:: Extracted information ::

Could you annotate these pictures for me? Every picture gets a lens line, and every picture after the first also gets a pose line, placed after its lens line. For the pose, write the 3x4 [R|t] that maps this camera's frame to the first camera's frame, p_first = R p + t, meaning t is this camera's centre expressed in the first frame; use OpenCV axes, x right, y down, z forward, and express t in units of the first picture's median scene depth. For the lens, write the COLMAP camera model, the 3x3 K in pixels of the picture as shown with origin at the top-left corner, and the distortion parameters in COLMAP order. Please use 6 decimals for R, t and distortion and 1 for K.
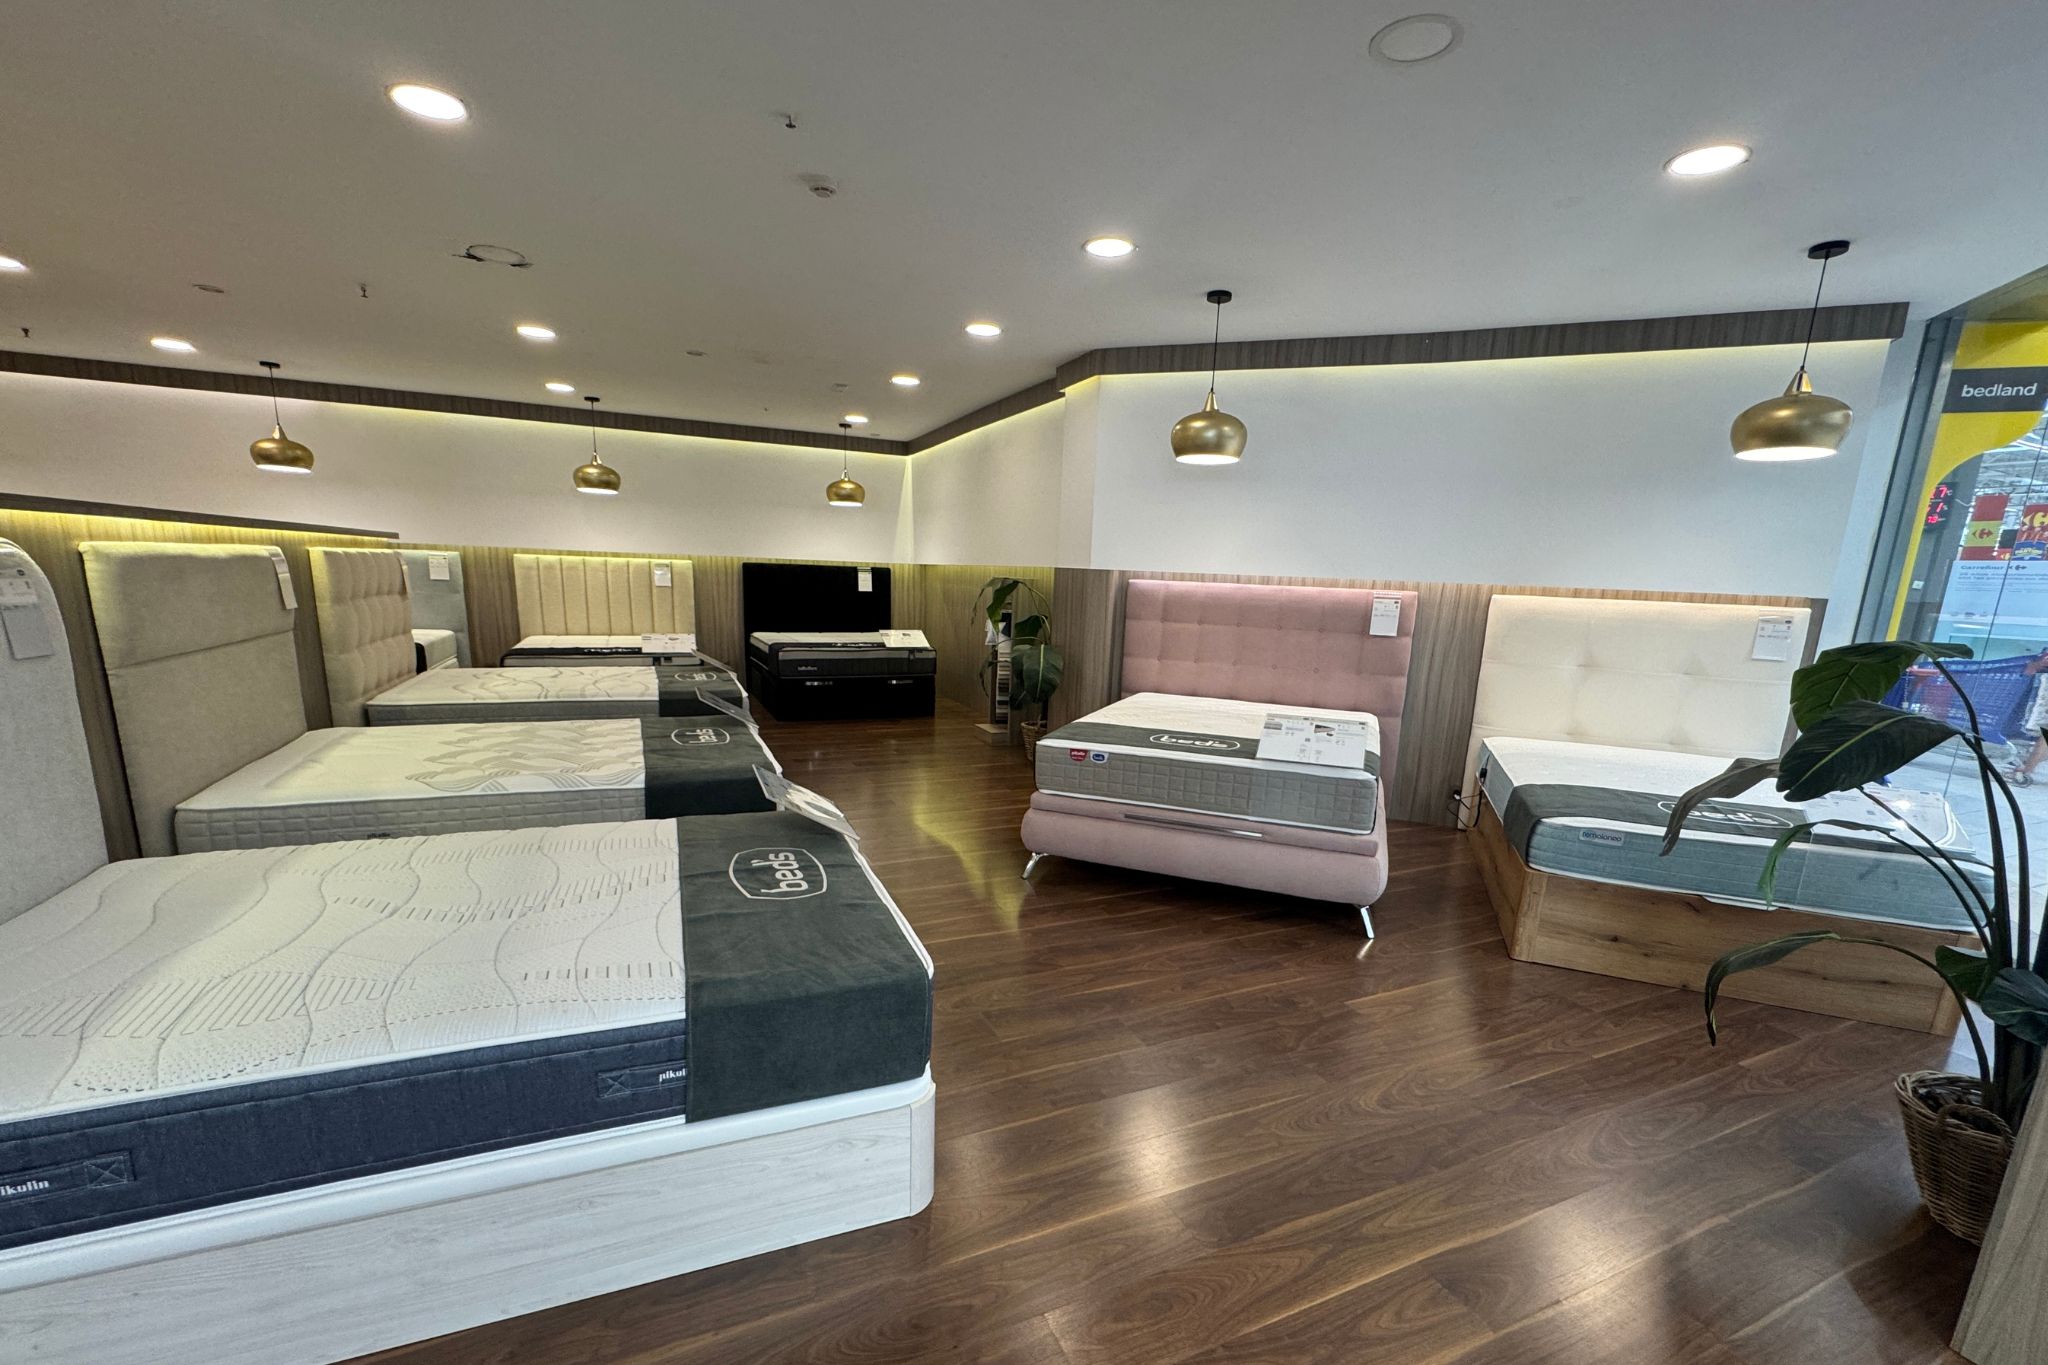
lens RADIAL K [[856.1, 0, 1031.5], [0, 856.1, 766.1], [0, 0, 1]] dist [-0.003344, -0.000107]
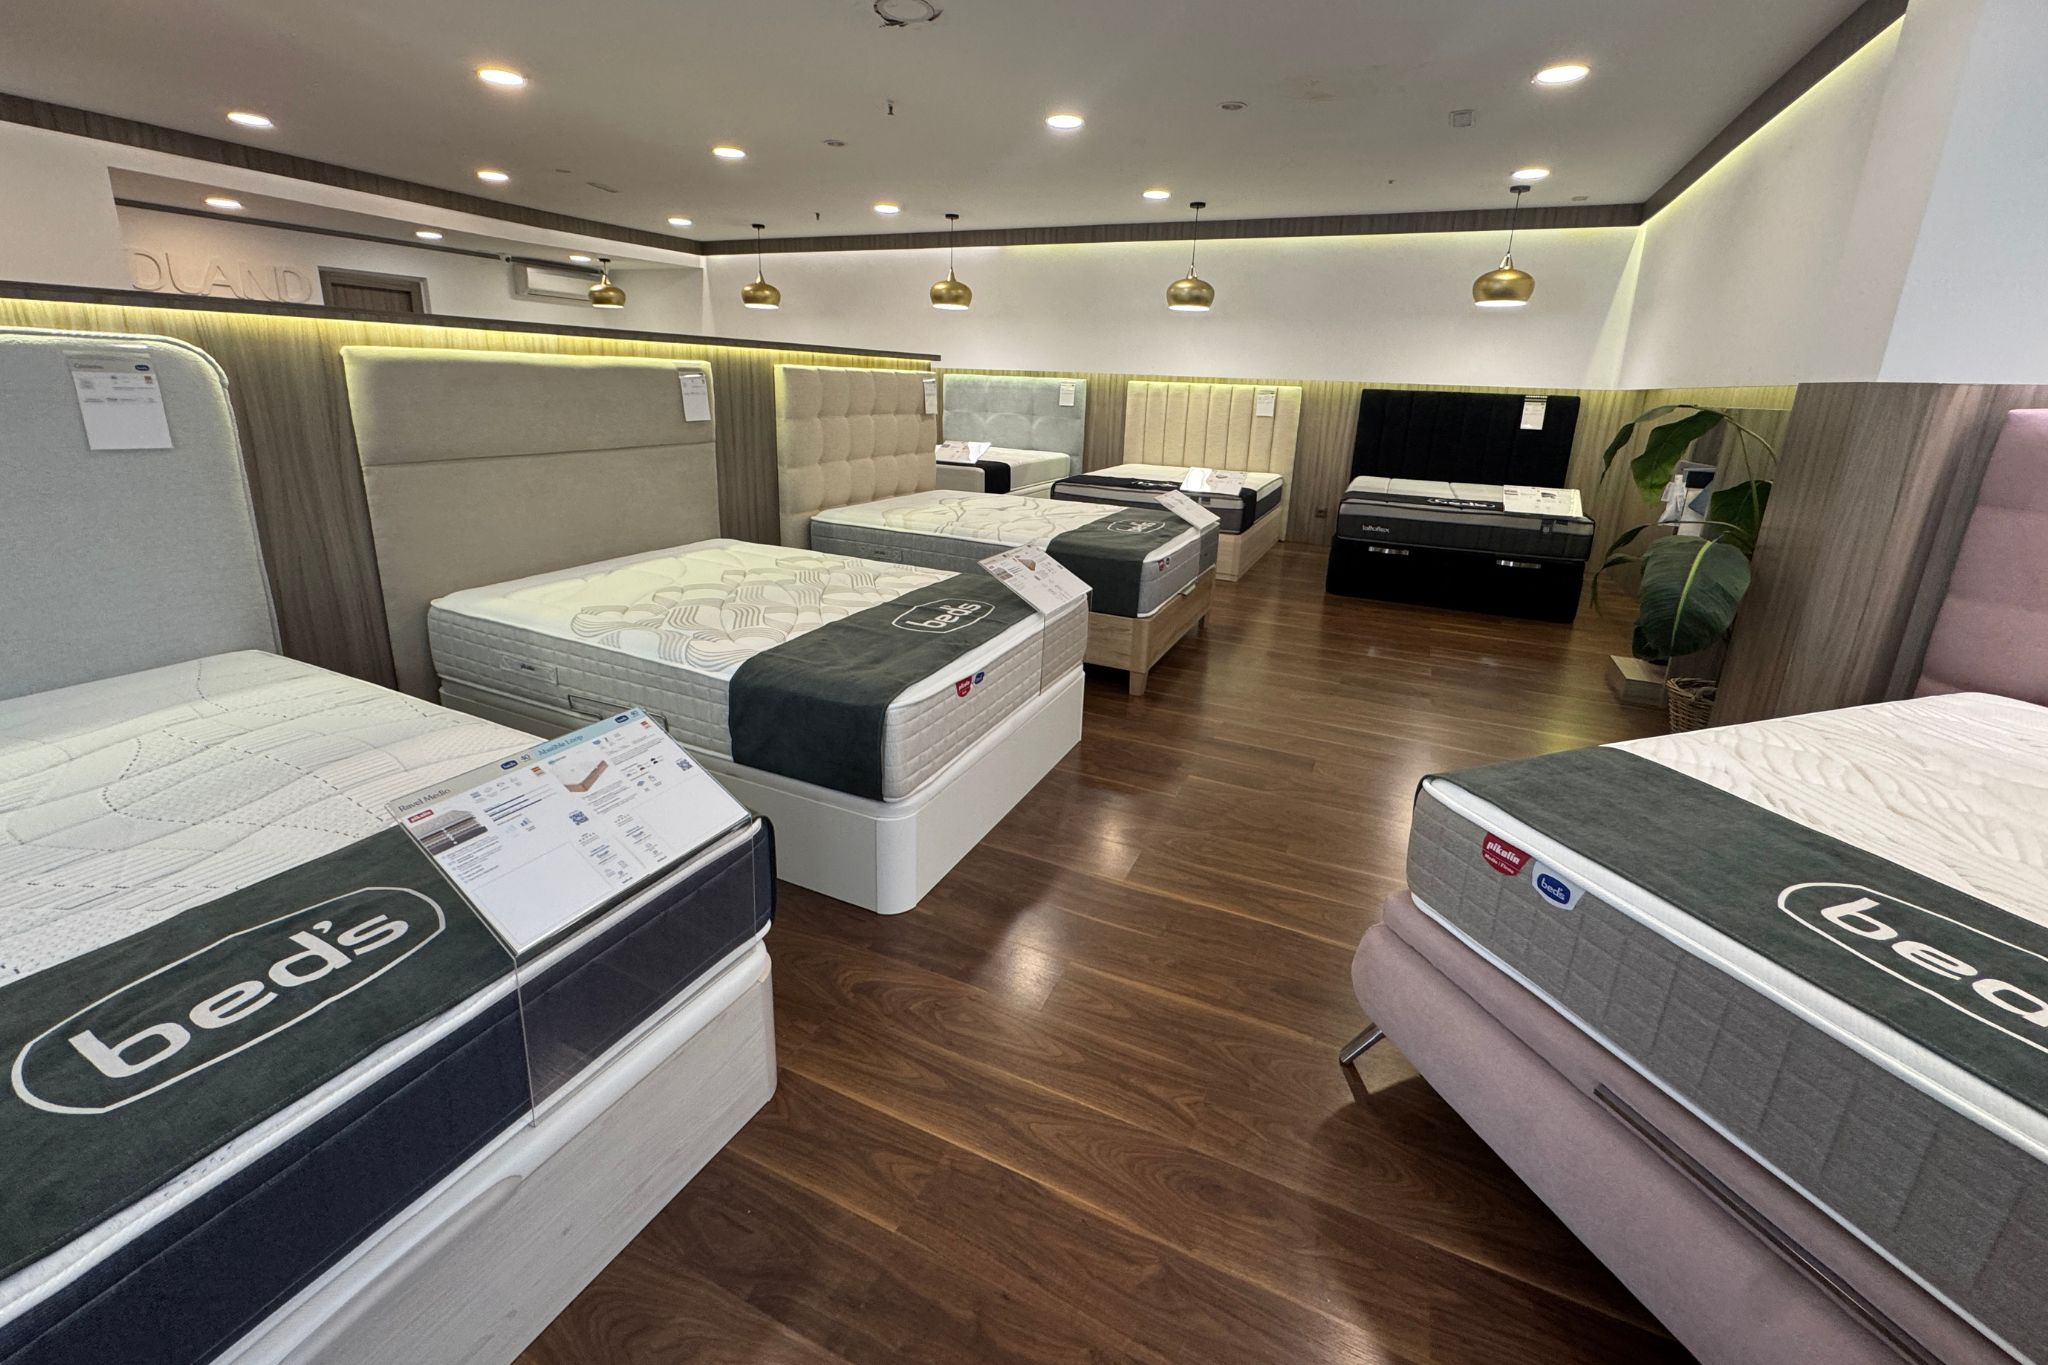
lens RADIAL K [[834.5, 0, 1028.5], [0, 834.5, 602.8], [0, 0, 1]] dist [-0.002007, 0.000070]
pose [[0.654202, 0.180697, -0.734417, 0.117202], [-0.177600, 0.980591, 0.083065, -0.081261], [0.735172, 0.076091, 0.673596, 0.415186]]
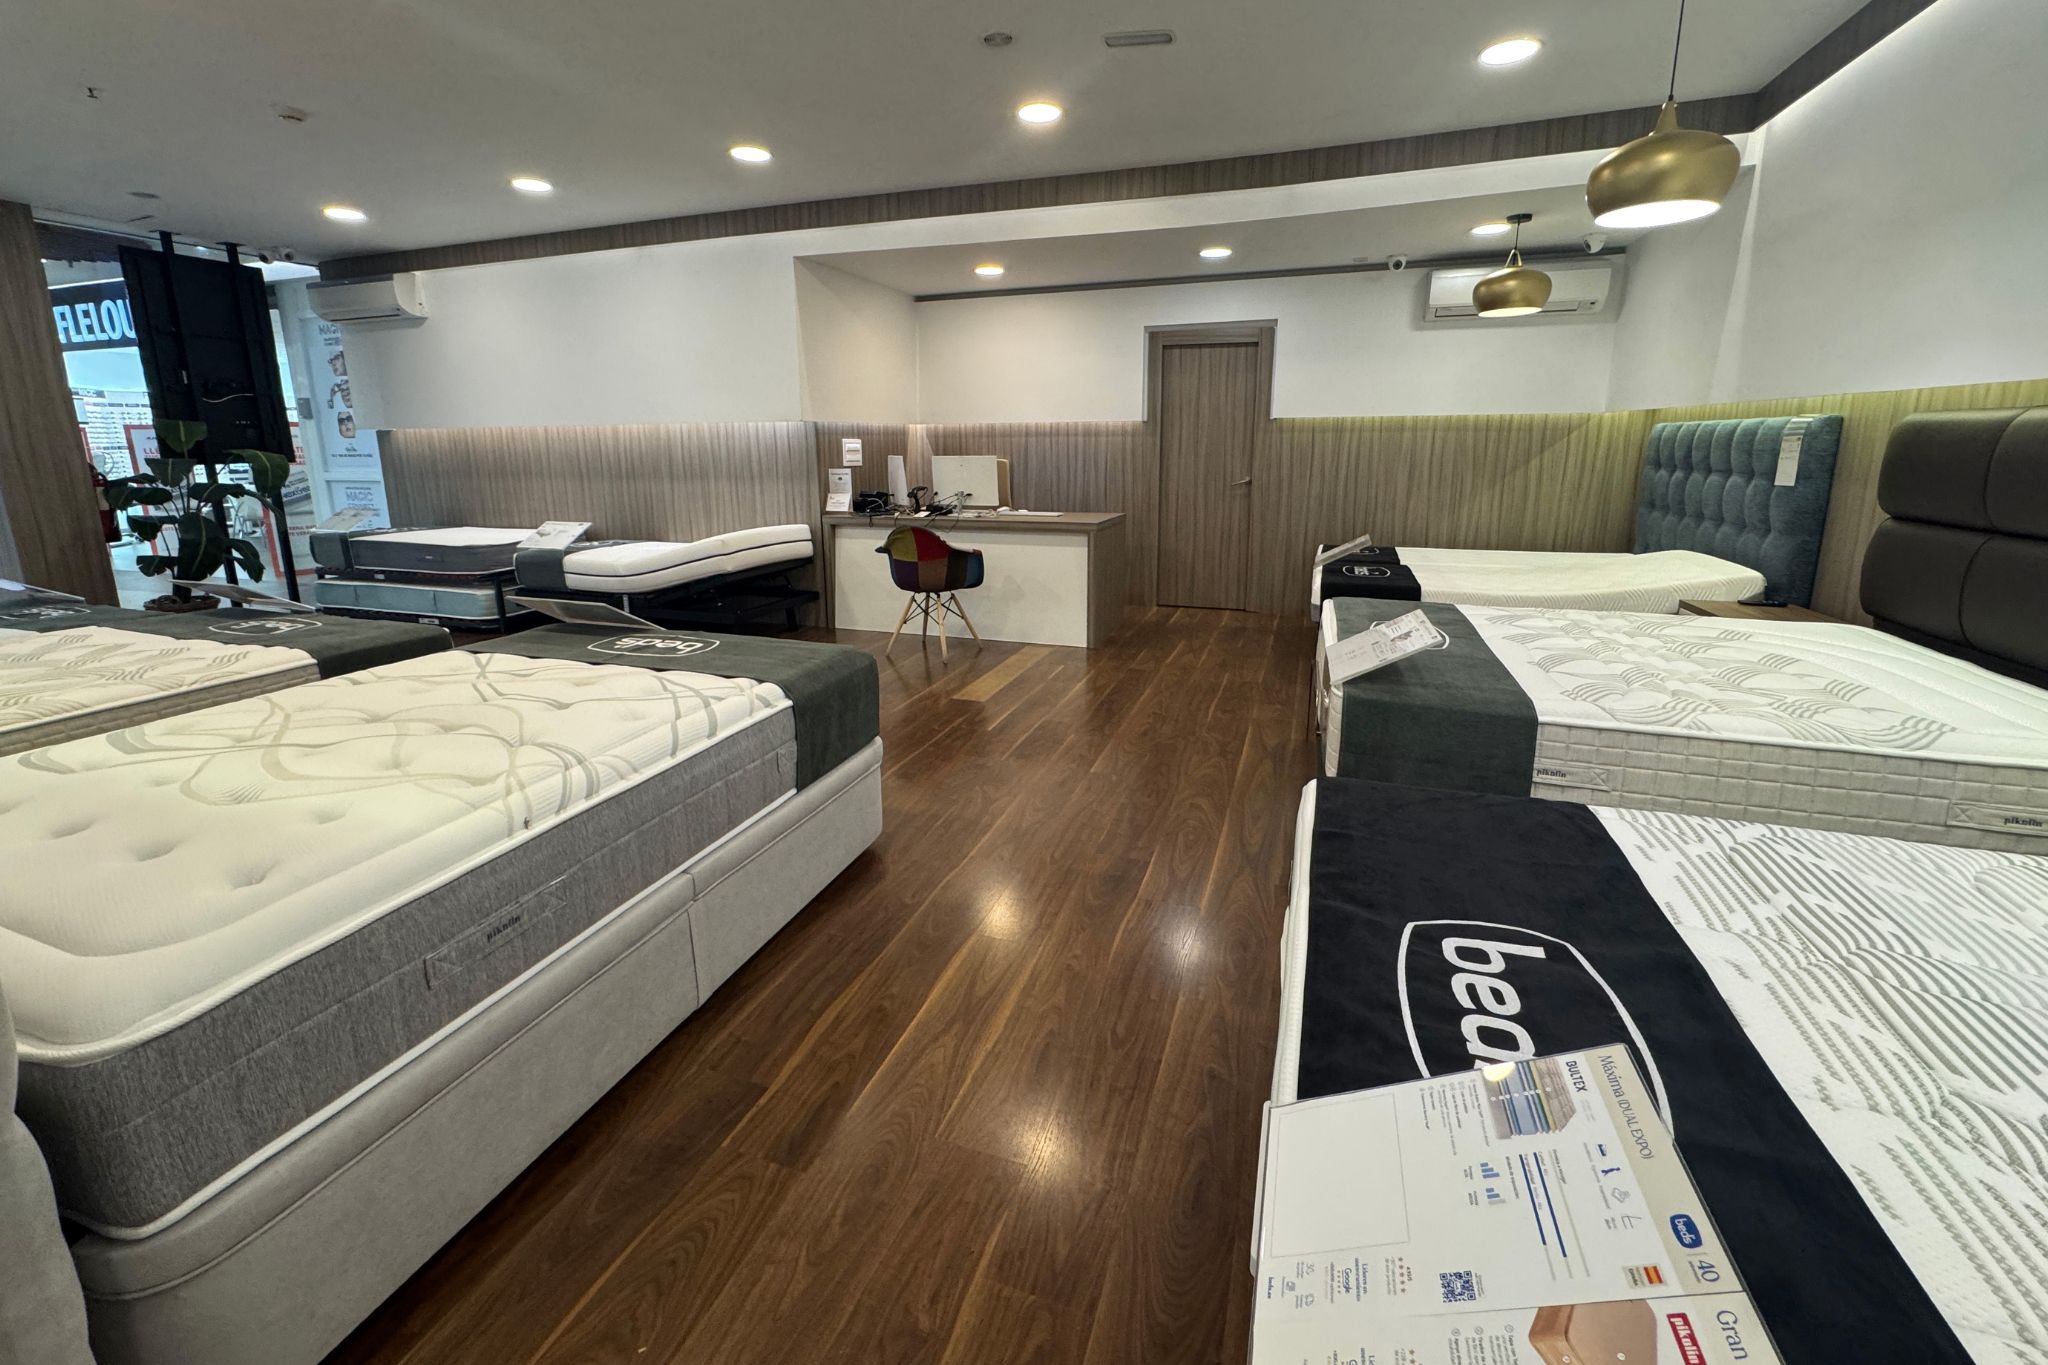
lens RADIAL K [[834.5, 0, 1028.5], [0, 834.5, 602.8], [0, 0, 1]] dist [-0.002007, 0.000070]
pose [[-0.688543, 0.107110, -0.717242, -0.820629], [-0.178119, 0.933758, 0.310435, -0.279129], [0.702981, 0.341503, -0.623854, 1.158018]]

:: Description of the task ::
Could you repeat everything from the start of the rows down to the line containing "0.076091, 0.673596, 0.415186]]", swapping "annotate" for "label" and changing nothing else? Leave the pictures out of your answer.

:: Result of this exercise ::
Could you label these pictures for me? Every picture gets a lens line, and every picture after the first also gets a pose line, placed after its lens line. For the pose, write the 3x4 [R|t] that maps this camera's frame to the first camera's frame, p_first = R p + t, meaning t is this camera's centre expressed in the first frame; use OpenCV axes, x right, y down, z forward, and express t in units of the first picture's median scene depth. For the lens, write the COLMAP camera model, the 3x3 K in pixels of the picture as shown with origin at the top-left corner, and the distortion parameters in COLMAP order. Please use 6 decimals for R, t and distortion and 1 for K.
lens RADIAL K [[856.1, 0, 1031.5], [0, 856.1, 766.1], [0, 0, 1]] dist [-0.003344, -0.000107]
lens RADIAL K [[834.5, 0, 1028.5], [0, 834.5, 602.8], [0, 0, 1]] dist [-0.002007, 0.000070]
pose [[0.654202, 0.180697, -0.734417, 0.117202], [-0.177600, 0.980591, 0.083065, -0.081261], [0.735172, 0.076091, 0.673596, 0.415186]]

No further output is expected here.